Given request:
Present these lines as a Markdown table with the columns Row and Line, numbering each row and skipping blank lines. Leave the pictures out.

Data section:
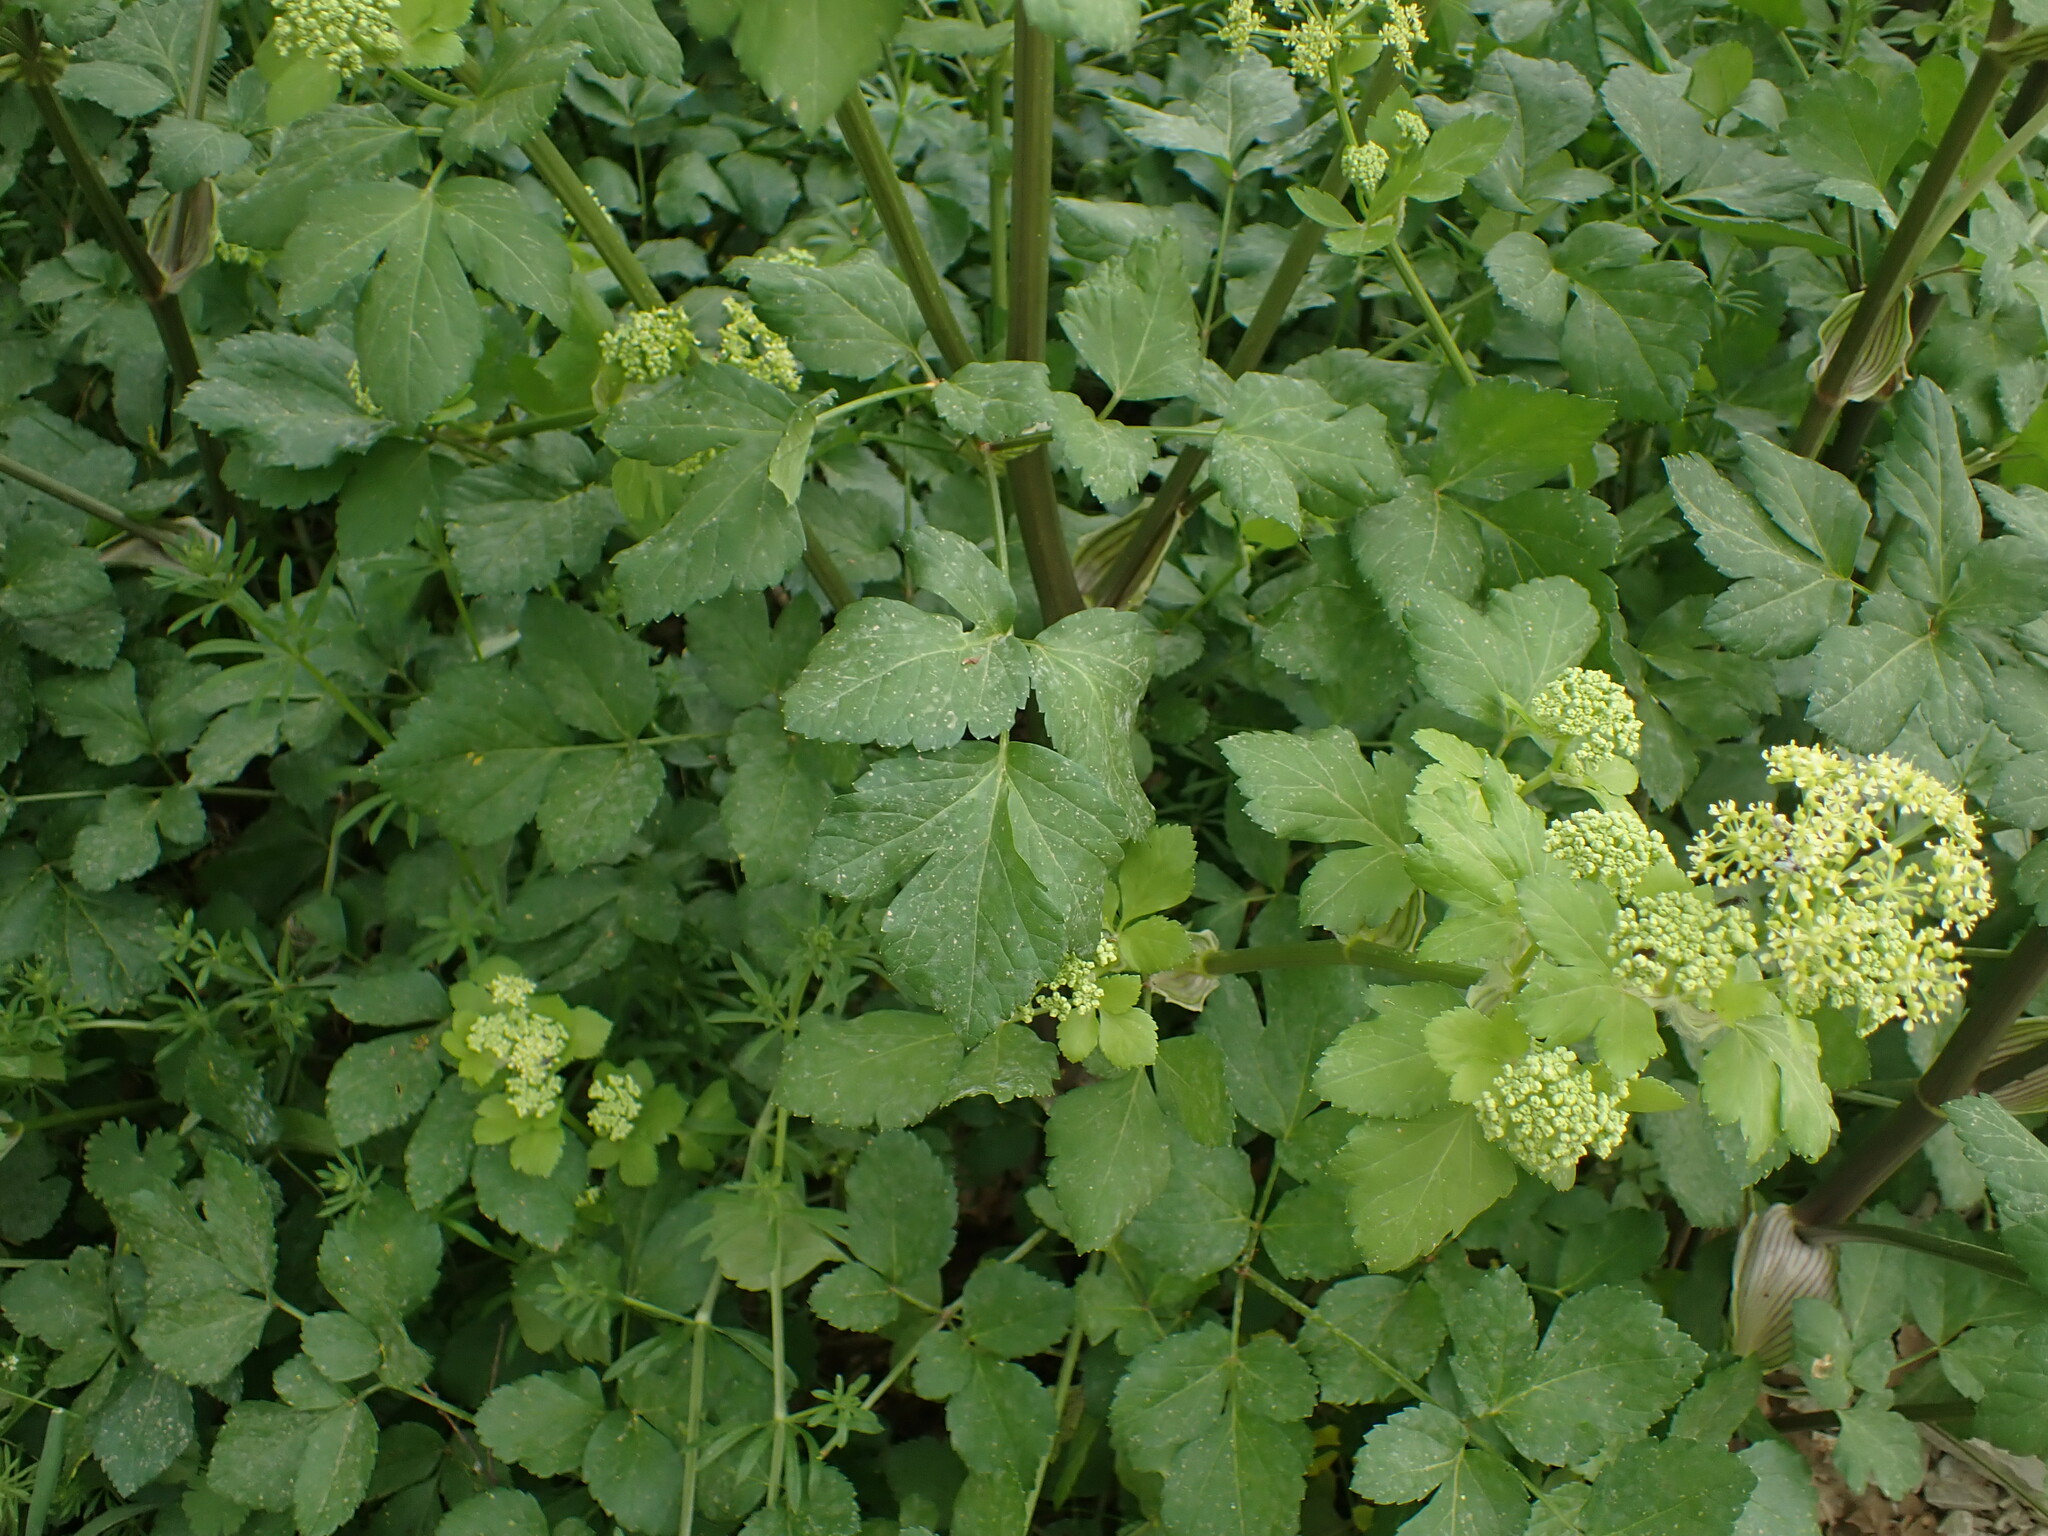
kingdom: Plantae
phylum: Tracheophyta
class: Magnoliopsida
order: Apiales
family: Apiaceae
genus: Smyrnium
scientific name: Smyrnium olusatrum
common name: Alexanders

Expected answer:
| Row | Line |
|---|---|
| 1 | kingdom: Plantae |
| 2 | phylum: Tracheophyta |
| 3 | class: Magnoliopsida |
| 4 | order: Apiales |
| 5 | family: Apiaceae |
| 6 | genus: Smyrnium |
| 7 | scientific name: Smyrnium olusatrum |
| 8 | common name: Alexanders |